Jika email itu tidak pernah dibuka, pengguna bisa kehilangan momen kritis. Contoh paling nyata: kapasitas penyimpanan gratis atau berbayar yang hampir habis. Tanpa notifikasi yang terbaca, file baru gagal di-backup. Akibatnya, data penting bisa hilang secara permanen jika kondisi ini dibiarkan terlalu lama. Selain itu, notifikasi login dari perangkat asing juga tidak terpantau, membuka celah bagi peretas.
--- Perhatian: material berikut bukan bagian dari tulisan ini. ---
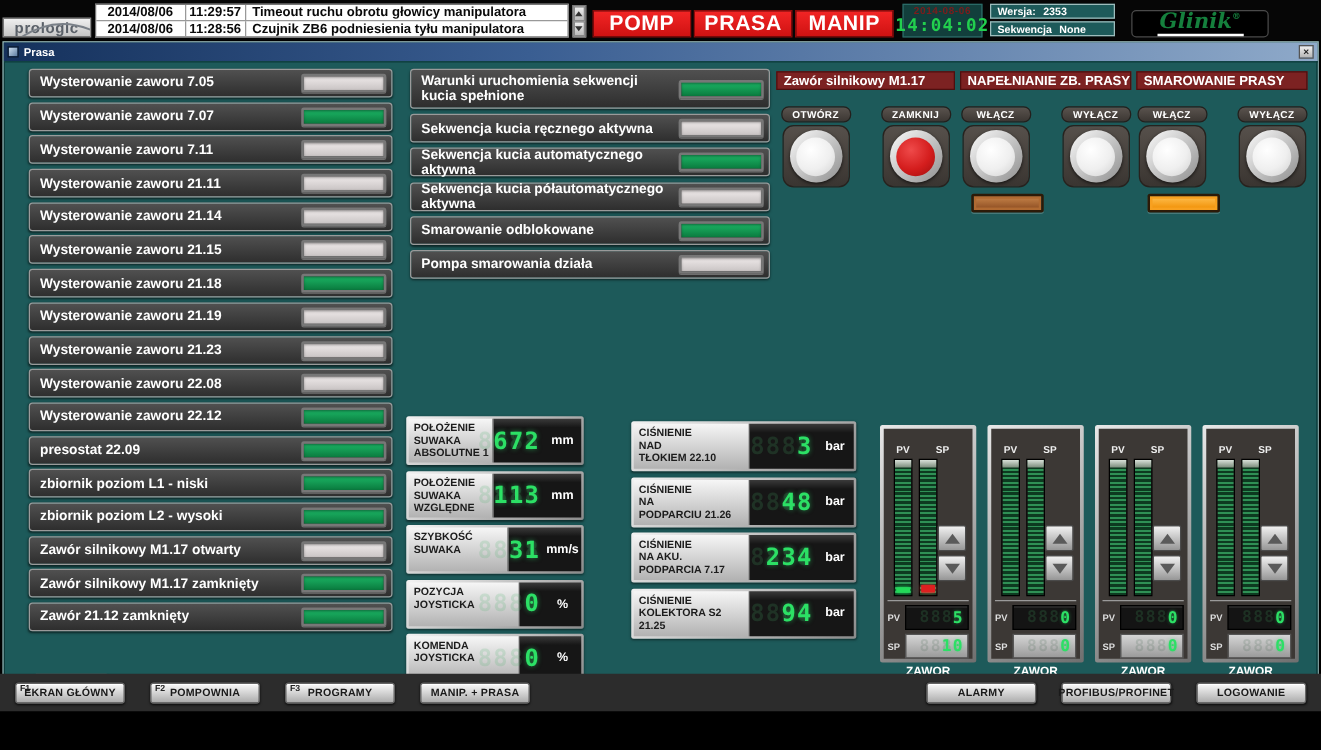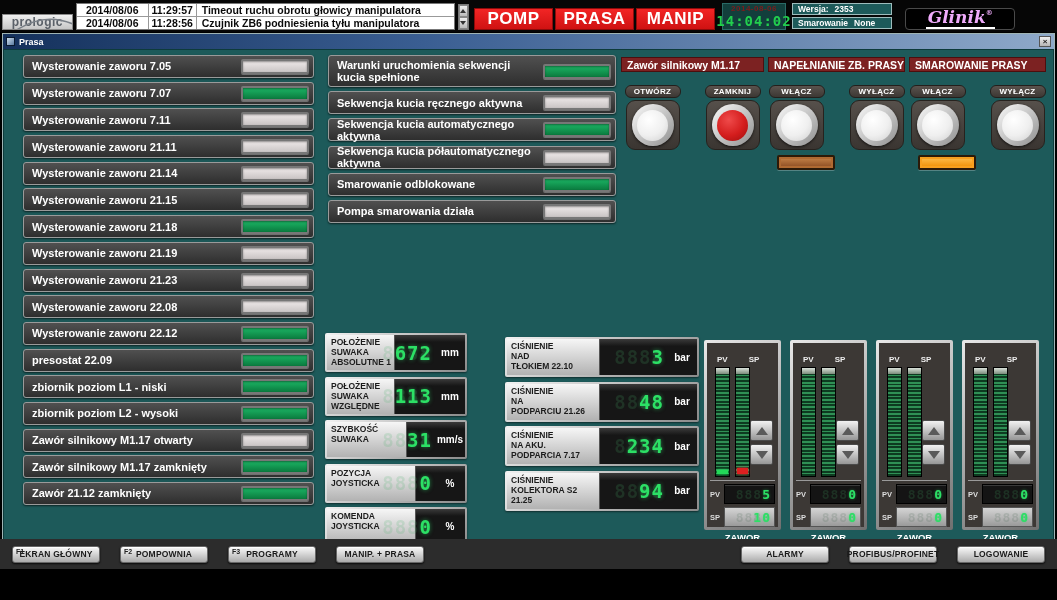--- a/index.html
+++ b/index.html
@@ -243,7 +243,7 @@
         <span>2353</span>
       </div>
       <div class="meta-row">
-        <span>Smarowanie</span>
+        <span>Sekwencja</span>
         <span>None</span>
       </div>
     </div>

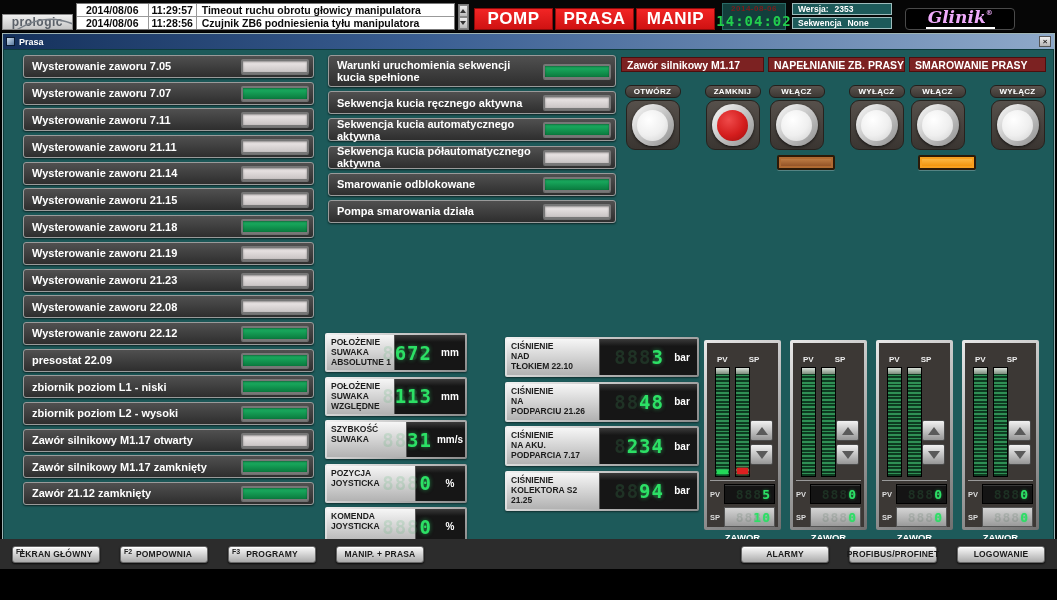--- a/index.html
+++ b/index.html
@@ -45,7 +45,7 @@
   .brand { width:118px; margin-left:10px; margin-right:40px; background:#000;
     border:1px solid #4a4a4a; border-radius:4px; display:flex; align-items:center;
     justify-content:center; }
-  .brand-text { color:#f0abfc; font-family:"DejaVu Serif",serif; font-style:italic; font-weight:bold;
+  .brand-text { color:#15803d; font-family:"DejaVu Serif",serif; font-style:italic; font-weight:bold;
     font-size:17px; border-bottom:2px solid #fff; line-height:1.05; padding:0 2px; }
   .brand-reg { font-size:7px; vertical-align:top; }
Kesalahan paling berisiko adalah menyimpan dokumen sensitif seperti surat pajak, riwayat kesehatan, dan data legal di server cloud. Meskipun perusahaan seperti Google, Apple, dan Microsoft menerapkan enkripsi ketat, risiko kebocoran tetap ada — terutama jika kata sandi pengguna dicuri, perangkat diretas, atau pengguna terjebak phishing.
Jika data ini jatuh ke tangan orang jahat, identitas korban bisa dipalsukan untuk penipuan atau kriminalitas. Solusi paling aman: simpan dokumen semacam itu di hard drive lokal yang tidak terhubung internet. Jika tetap ingin menyimpannya secara online, enkripsilah file terlebih dahulu sebelum diunggah.
Fitur backup otomatis memang praktis, tapi mengaktifkannya untuk seluruh data di perangkat adalah jebakan. Banyak pengguna tidak sadar bahwa folder screenshot, unduhan, atau dokumen kerja yang berisi informasi sensitif ikut terunggah tanpa saringan. Akibatnya, file yang tidak perlu — atau bahkan berbahaya — ikut tersimpan di server pihak ketiga.
Pengguna disarankan untuk memilih folder tertentu saja yang di-backup secara otomatis. Jangan biarkan aplikasi cloud mengakses seluruh penyimpanan perangkat tanpa batasan. Ini bukan hanya soal privasi, tapi juga efisiensi: kapasitas cloud tidak akan cepat habis oleh file-file sampah.
Kesalahan-kesalahan ini bukan hanya soal kenyamanan, tapi juga keamanan jangka panjang. Pengguna di Indonesia, yang semakin bergantung pada layanan cloud untuk bekerja dan menyimpan data pribadi, perlu lebih cermat dalam mengelola pengaturan akun dan memilah file yang benar-benar perlu diunggah.